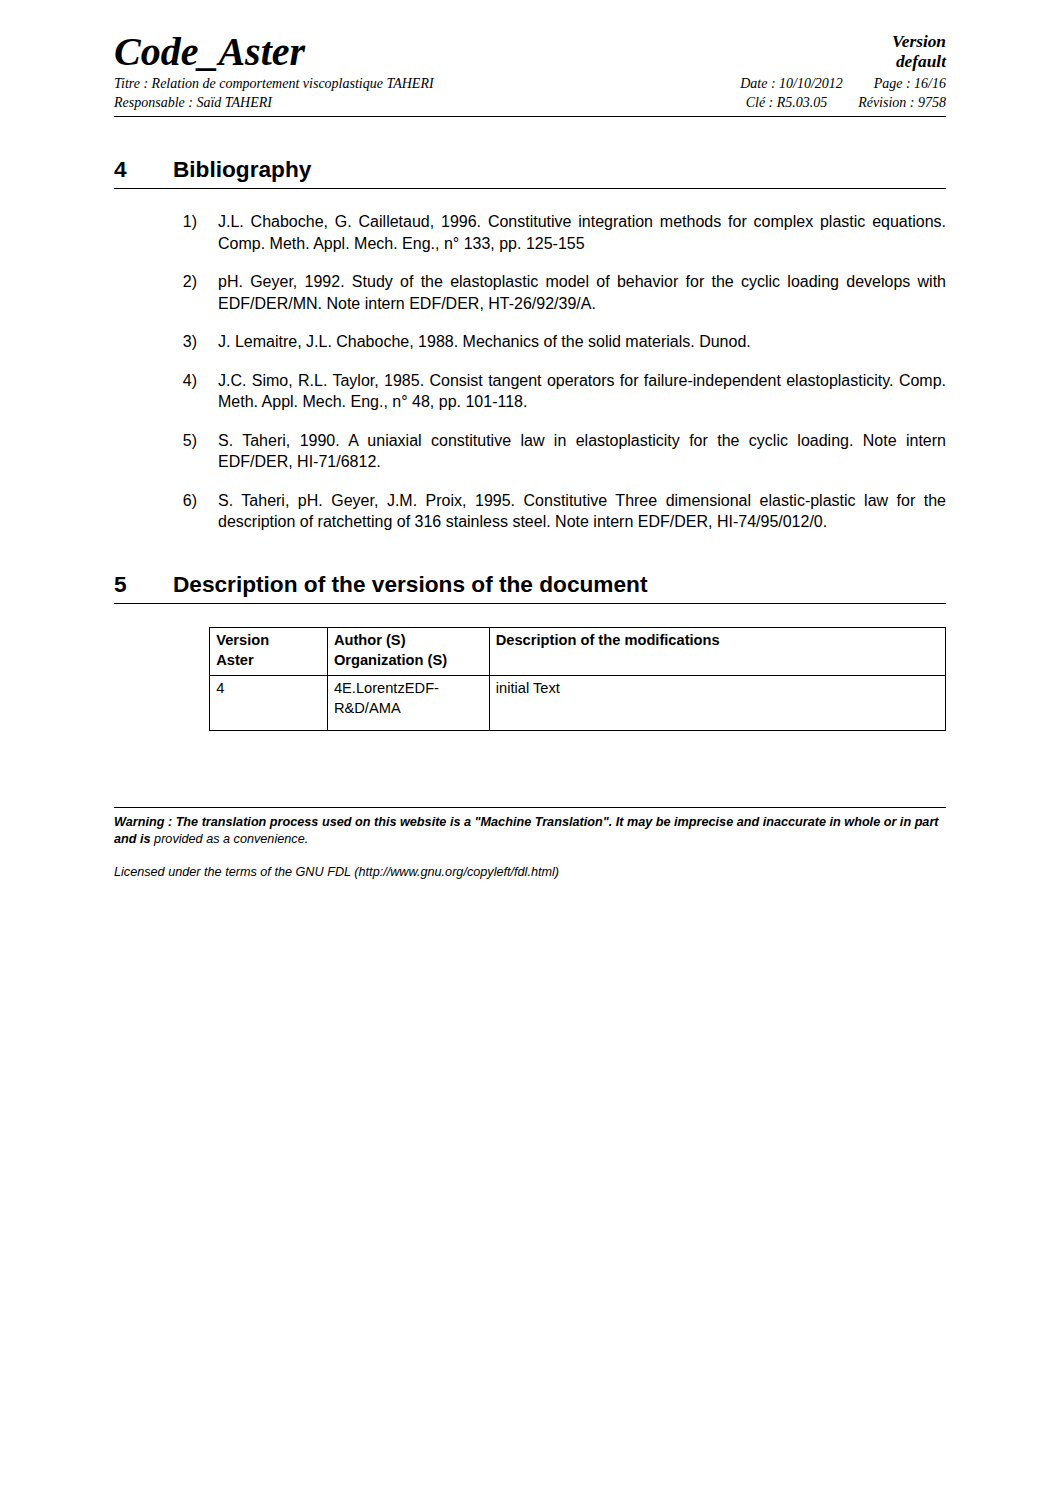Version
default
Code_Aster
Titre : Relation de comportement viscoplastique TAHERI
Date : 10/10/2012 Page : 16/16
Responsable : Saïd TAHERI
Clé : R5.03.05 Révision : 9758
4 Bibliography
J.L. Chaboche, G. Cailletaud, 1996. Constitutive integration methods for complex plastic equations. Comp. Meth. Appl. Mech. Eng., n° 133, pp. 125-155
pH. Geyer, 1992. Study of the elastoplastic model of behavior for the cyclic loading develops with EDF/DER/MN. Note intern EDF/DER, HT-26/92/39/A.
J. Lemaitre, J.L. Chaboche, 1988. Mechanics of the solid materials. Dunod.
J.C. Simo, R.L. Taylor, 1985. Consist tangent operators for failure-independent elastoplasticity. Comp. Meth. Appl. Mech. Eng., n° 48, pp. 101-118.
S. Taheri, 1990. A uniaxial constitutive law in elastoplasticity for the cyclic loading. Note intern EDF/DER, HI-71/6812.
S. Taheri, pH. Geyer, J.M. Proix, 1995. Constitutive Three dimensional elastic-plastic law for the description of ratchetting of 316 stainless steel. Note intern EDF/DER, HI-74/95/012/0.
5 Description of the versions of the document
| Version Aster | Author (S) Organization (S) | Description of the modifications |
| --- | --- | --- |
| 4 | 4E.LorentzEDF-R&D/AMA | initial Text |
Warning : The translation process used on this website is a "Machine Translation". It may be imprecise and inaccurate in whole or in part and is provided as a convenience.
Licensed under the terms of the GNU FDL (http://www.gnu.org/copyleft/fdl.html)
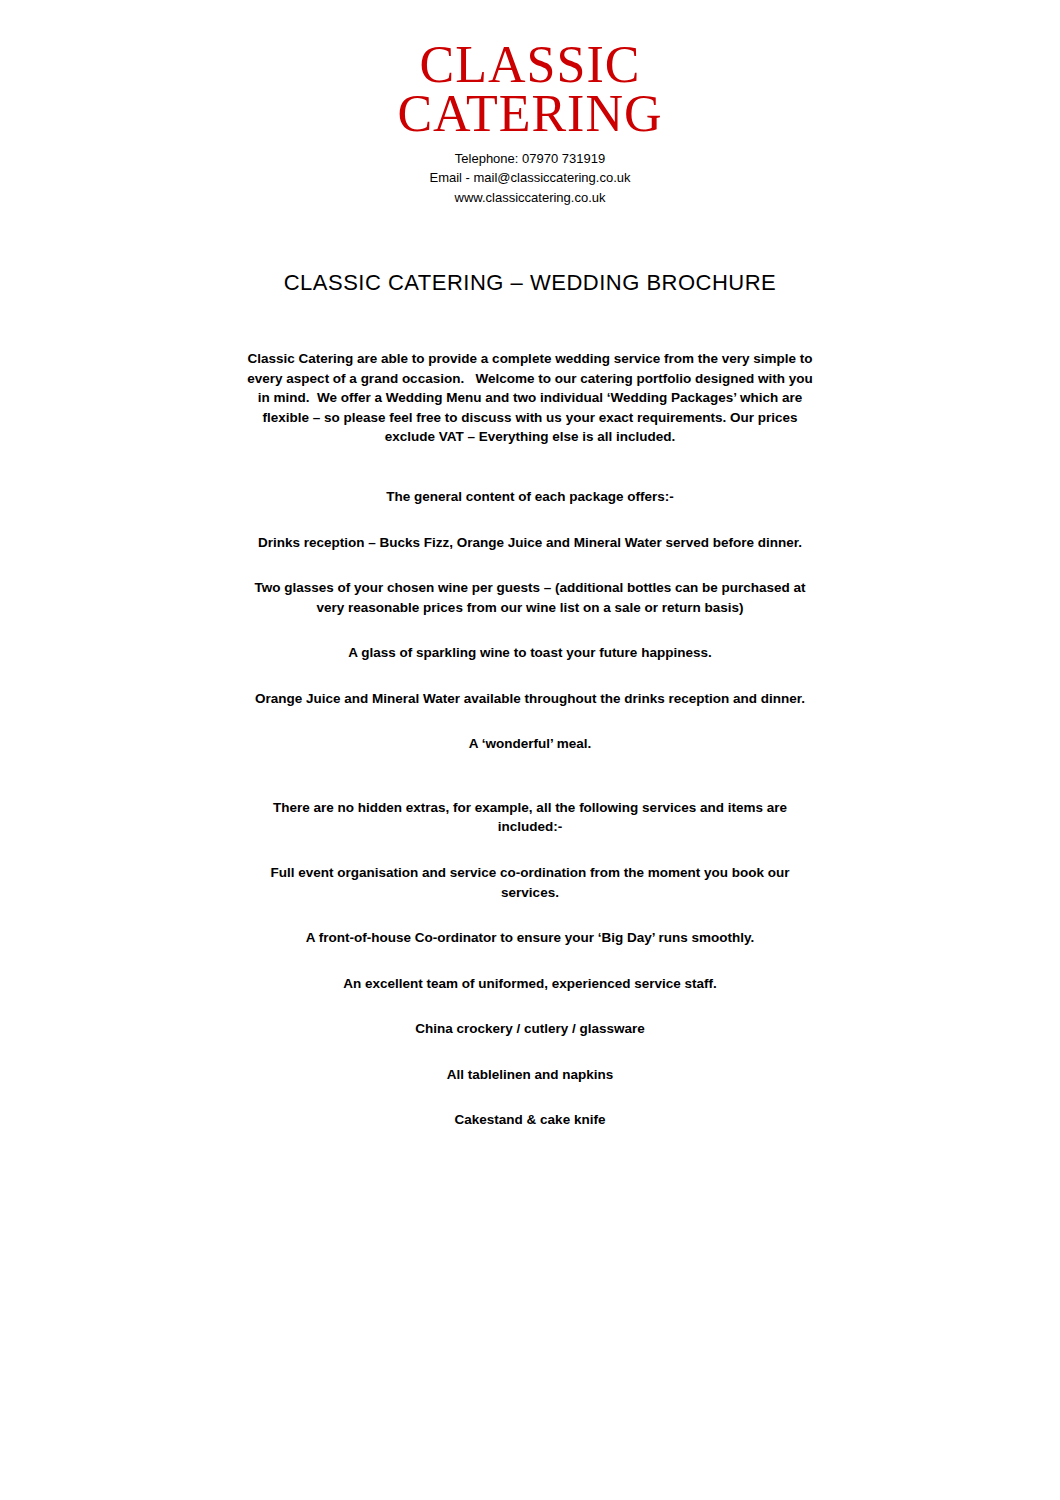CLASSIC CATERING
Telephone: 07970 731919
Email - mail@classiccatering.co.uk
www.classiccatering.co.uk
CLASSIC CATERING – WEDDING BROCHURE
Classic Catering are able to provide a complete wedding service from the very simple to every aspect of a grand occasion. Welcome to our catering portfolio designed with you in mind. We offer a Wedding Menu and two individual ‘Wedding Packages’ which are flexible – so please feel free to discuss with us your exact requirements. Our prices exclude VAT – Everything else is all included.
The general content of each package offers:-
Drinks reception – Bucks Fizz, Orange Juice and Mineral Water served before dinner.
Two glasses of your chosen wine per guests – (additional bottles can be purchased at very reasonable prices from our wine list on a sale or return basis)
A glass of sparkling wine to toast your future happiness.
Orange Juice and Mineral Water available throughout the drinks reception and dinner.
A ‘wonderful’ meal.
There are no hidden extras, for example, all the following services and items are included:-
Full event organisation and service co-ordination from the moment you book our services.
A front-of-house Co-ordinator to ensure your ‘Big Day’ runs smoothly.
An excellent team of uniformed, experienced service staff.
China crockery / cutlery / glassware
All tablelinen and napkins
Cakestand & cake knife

+--

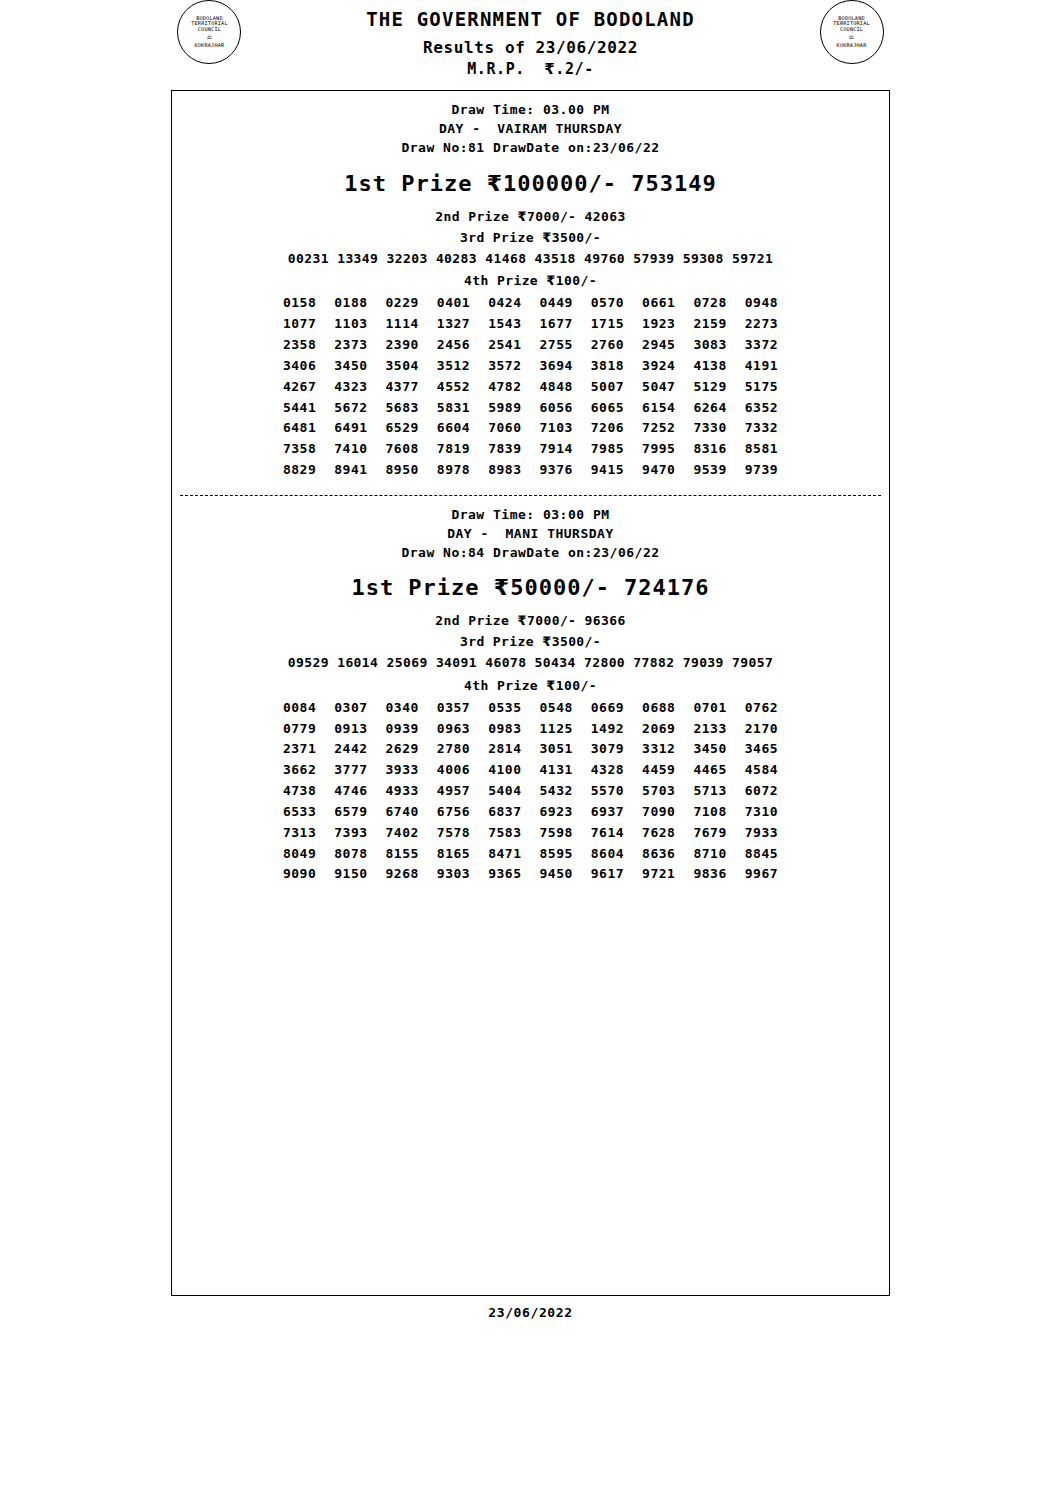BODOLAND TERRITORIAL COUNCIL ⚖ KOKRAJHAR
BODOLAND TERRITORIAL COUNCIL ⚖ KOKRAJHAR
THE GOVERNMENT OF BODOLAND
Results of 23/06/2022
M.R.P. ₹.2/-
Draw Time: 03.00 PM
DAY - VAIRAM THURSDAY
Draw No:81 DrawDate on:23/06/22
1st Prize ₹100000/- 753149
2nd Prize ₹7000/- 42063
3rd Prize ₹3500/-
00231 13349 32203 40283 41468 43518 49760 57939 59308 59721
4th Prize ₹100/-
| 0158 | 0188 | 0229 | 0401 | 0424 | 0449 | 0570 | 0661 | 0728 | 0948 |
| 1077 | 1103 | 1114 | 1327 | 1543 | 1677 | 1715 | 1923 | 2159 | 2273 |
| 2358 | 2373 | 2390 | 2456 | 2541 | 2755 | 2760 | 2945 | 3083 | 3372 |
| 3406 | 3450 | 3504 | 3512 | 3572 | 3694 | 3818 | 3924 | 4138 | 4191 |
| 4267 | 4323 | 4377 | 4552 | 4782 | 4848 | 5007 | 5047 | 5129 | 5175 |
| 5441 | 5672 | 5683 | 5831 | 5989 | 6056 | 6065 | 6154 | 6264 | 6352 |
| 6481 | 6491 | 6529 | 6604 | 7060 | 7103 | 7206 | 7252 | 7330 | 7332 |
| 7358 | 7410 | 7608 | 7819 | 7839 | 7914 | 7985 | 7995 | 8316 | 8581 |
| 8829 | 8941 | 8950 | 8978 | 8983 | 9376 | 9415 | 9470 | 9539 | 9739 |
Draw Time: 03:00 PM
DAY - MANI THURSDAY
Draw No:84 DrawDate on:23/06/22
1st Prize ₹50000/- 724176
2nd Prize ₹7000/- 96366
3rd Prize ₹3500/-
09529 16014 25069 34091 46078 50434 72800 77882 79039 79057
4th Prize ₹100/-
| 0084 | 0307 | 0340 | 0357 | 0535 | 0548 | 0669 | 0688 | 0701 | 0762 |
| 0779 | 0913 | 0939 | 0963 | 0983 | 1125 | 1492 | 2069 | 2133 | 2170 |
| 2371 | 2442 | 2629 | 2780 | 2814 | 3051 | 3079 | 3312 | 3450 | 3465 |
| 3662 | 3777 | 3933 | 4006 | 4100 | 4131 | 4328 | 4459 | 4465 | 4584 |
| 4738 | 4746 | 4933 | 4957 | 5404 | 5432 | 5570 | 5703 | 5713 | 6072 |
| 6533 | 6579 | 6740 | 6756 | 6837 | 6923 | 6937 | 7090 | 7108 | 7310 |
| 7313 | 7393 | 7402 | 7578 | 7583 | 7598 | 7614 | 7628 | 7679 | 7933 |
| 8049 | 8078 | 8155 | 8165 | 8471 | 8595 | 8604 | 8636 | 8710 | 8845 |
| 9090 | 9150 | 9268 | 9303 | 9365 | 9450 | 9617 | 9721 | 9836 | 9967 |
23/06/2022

+--

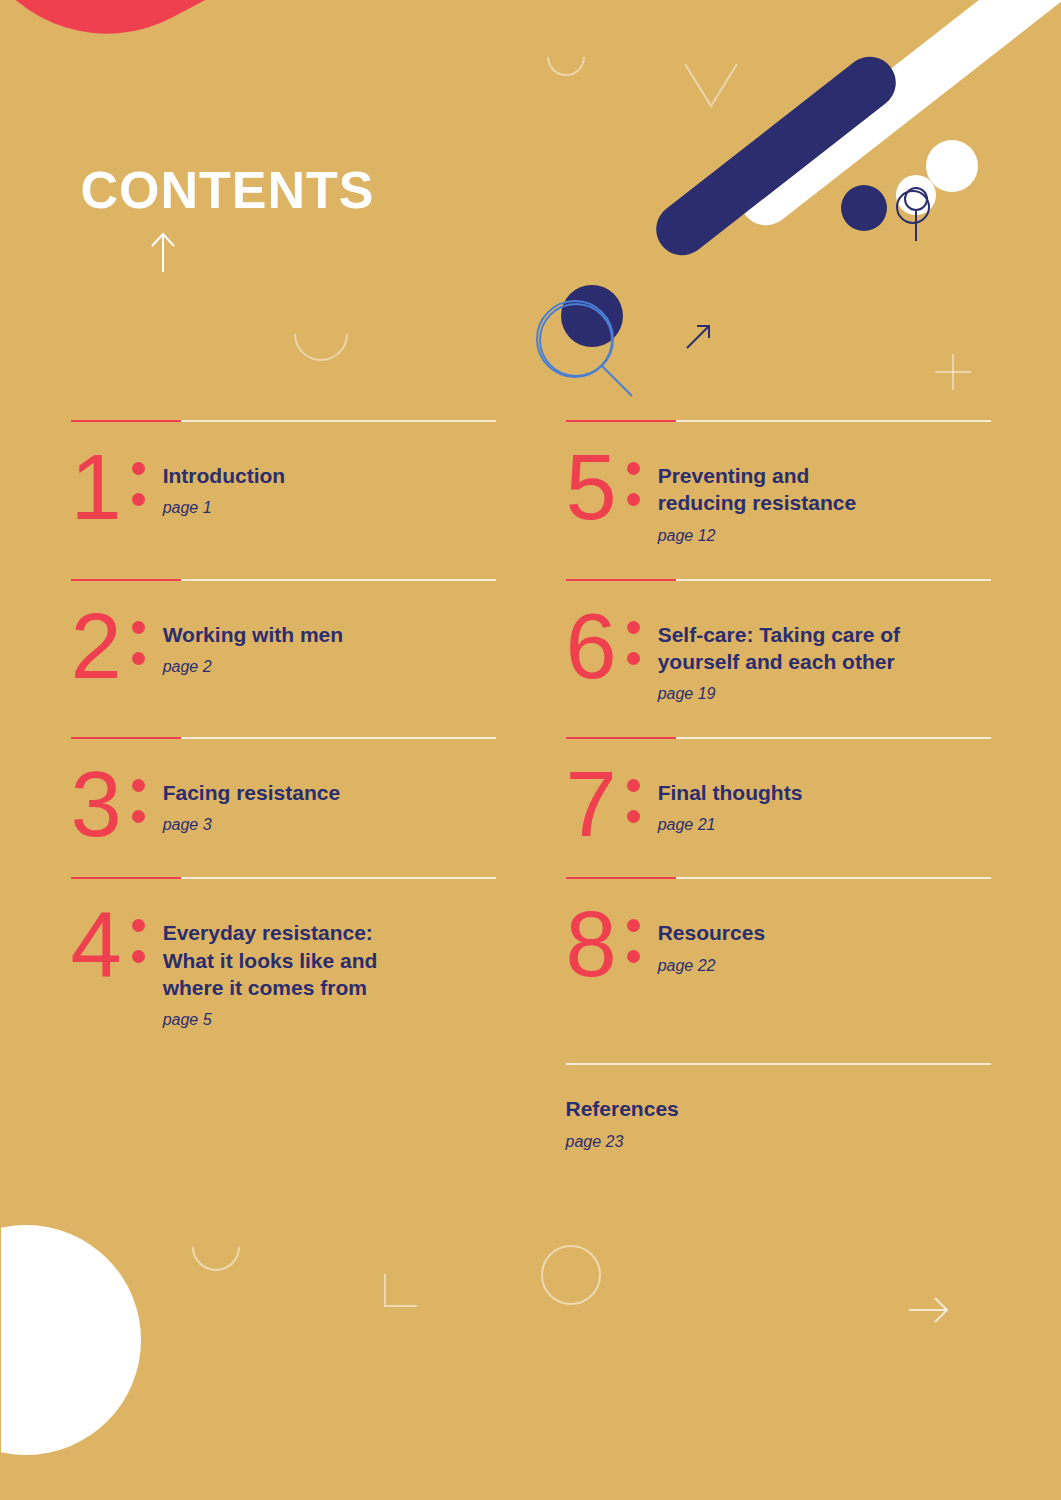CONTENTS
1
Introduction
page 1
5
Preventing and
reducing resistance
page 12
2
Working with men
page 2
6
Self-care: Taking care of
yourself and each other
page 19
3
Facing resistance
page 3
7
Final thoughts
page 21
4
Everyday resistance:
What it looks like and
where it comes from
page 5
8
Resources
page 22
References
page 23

+--

_WHAT YOU SHOULD DO_. The answer should be only the number of lines in the data that include "Prize".

_REPLY TO THE EXERCISE_. 8